The most common arrangements are sale and lease back schemes, although other schemes have also been marketed which purport to achieve a similar effect through production and licence arrangements. The schemes enable third party investors to defer their tax liabilities for up to 15 years in return for making an investment in films. Broadly the schemes work by the investor incurring expenditure on the acquisition (or production) of the master version of a film and then leasing (or licensing) the film back to the film producer or a distributor for up to 15 years, with the lease rentals (or licence fees) providing an income stream which is spread over this period. The investor obtains the benefit of a relievable loss through the accelerated deduction, which it uses to shelter other income and gains from tax.

The investment is usually funded by cash (of an amount proportionately less than the marginal tax rate of the investor) and a secured loan. The producer has to provide security for the loan – usually by making a balancing deposit. The producer is able to keep the difference, less arrangement and administration costs, between the security deposit and the amount paid for the film. The investor obtains a cash flow benefit after claiming loss relief, but must pay tax on the income stream, which also has to be used to repay the loan – the net result being a deferral of tax, which is financially equivalent, from the investors perspective, to a low interest loan over the period of the lease or licence.
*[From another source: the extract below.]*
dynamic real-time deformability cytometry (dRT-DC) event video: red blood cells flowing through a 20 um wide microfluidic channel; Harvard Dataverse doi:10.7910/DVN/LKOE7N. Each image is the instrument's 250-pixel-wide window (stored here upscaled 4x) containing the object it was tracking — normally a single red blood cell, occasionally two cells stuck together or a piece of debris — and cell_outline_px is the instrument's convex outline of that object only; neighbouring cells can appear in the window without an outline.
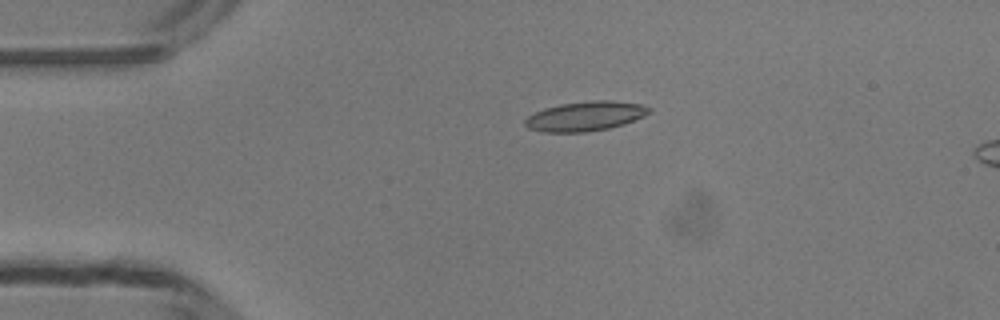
{"species": "common noctule bat (a hibernating species)", "species_latin": "Nyctalus noctula", "temperature_condition": "room temperature", "stored_images_in_passage": 15, "camera_frame_rate_fps": 3000, "um_per_image_px": 0.085, "animal": {"sex": "male", "body_mass_g": 13.3}, "frame": {"image": 1, "passage_image": 11, "time_ms": 3.333, "image_size_px": [1000, 320], "cell_outline_px": [[652, 112], [644, 116], [624, 124], [608, 128], [584, 132], [544, 132], [528, 128], [524, 124], [524, 120], [528, 116], [544, 108], [560, 104], [592, 100], [612, 100], [644, 104], [652, 108]], "centroid_in_image_um": [49.79, 9.86], "position_along_channel_um": 35.2, "area_um2": 21.5}}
Detailed examples showing how these arrangements work for a partnership of individuals and a company are shown at BIM56455 and BIM56460 respectively.

The remainder of this chapter looks at the tax treatment of these arrangements, and highlights particular avoidance issues to look out for. Most film investment has been through sale and leaseback schemes and this chapter concentrates on these arrangements. Production and licence schemes are often designed to be financially similar in effect to sale and leaseback, although a large proportion of those that we have seen appear to be part of tax avoidance schemes involving double dipping (see BIM56360) or partnership loss manipulation (see BIM56535). Early investigations into these schemes suggest that it is doubtful whether many of these schemes meet the statutory requirements for relief, and all production and licence schemes should therefore be referred to CT&VAT (Technical) for advice.
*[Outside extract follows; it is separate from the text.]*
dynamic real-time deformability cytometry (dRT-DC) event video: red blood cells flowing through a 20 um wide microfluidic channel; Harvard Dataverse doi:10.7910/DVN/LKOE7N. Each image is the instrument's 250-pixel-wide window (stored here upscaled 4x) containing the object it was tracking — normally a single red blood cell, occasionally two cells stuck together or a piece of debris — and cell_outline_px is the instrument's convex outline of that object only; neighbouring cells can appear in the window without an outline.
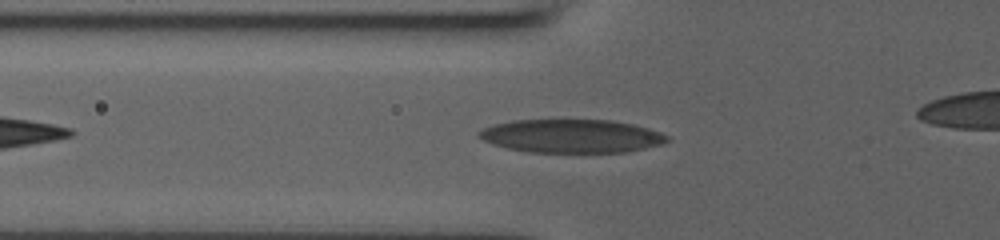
{"species": "human", "species_latin": "Homo sapiens", "temperature_condition": "room temperature", "stored_images_in_passage": 32, "camera_frame_rate_fps": 3000, "um_per_image_px": 0.085, "donor": {"sex": "male"}, "frame": {"image": 1, "passage_image": 5, "time_ms": 1.333, "image_size_px": [1000, 240], "cell_outline_px": [[668, 140], [664, 144], [628, 152], [528, 152], [508, 148], [492, 144], [476, 136], [476, 132], [492, 124], [512, 120], [612, 120], [632, 124], [648, 128], [660, 132], [668, 136]], "centroid_in_image_um": [48.56, 11.56], "position_along_channel_um": 77.2, "area_um2": 36.82}}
It is also possible that, where a production and licence scheme is used as part of a double dip, relief claimed for acquisition expenditure in a subsequent sale and leaseback transaction may be inadmissible because of the provisions in FA02/S101 (see BIM56530). These sale and leaseback schemes should also be referred to CT&VAT (Technical).
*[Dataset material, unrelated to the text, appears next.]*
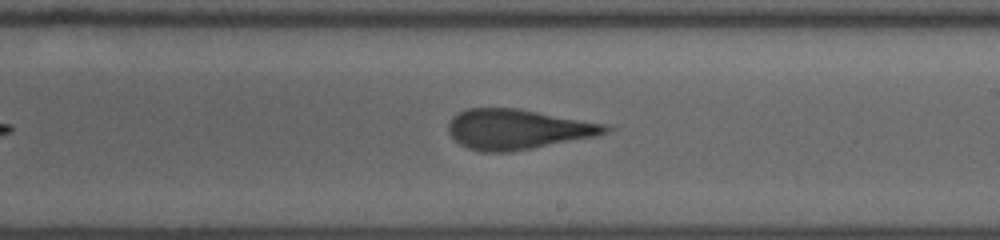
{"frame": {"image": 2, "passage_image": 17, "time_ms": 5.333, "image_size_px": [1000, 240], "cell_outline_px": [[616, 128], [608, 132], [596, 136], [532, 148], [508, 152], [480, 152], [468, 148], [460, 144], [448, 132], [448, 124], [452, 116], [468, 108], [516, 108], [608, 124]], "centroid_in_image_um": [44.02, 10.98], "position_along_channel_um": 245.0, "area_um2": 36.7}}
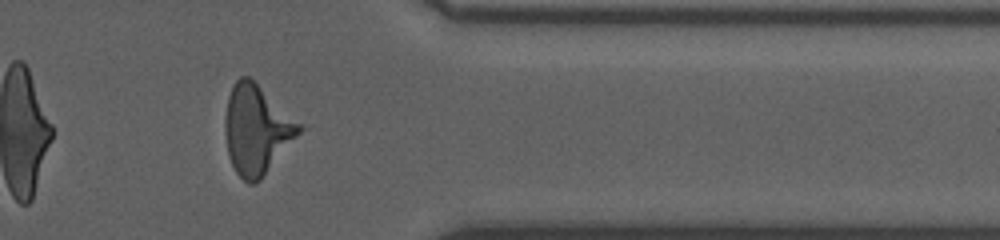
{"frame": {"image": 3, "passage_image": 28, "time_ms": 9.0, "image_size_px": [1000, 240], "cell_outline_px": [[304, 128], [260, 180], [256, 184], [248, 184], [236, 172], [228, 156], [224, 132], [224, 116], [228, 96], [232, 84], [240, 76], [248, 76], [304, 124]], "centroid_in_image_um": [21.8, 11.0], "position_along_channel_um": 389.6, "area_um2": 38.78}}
Principles of sale and leaseback

Leasing arrangements are often attractive to the users of assets that qualify for tax reliefs. Leases of chattels fall into two categories, operating leases and finance leases.

An operating lease is one where the risks and rewards of ownership rest with the lessor and is primarily aimed at providing the lessee with the use of an asset for a period of time. A finance lease is one where the risks and rewards of ownership rest with the lessee and, as the name suggests, is primarily concerned with providing finance to the lessee. Generally, film sale and leaseback arrangements involve finance leases.

Finance leases are a means of providing finance at rates that are generally more beneficial than straightforward loans secured on an asset because the lessor can pass on some of the benefits obtained from being able to access the tax relief. They are commonly used in the acquisition of master versions of qualifying films that are leased back to someone, generally the person who has produced the film, who can then exploit the film commercially. The lease rentals are economically (and for accountancy purposes – see BIM56410) equivalent to repayments of interest and capital on a loan, but for tax purposes the lease rentals are revenue deductions treated the same as rental payments under an operating lease ( BIM56420).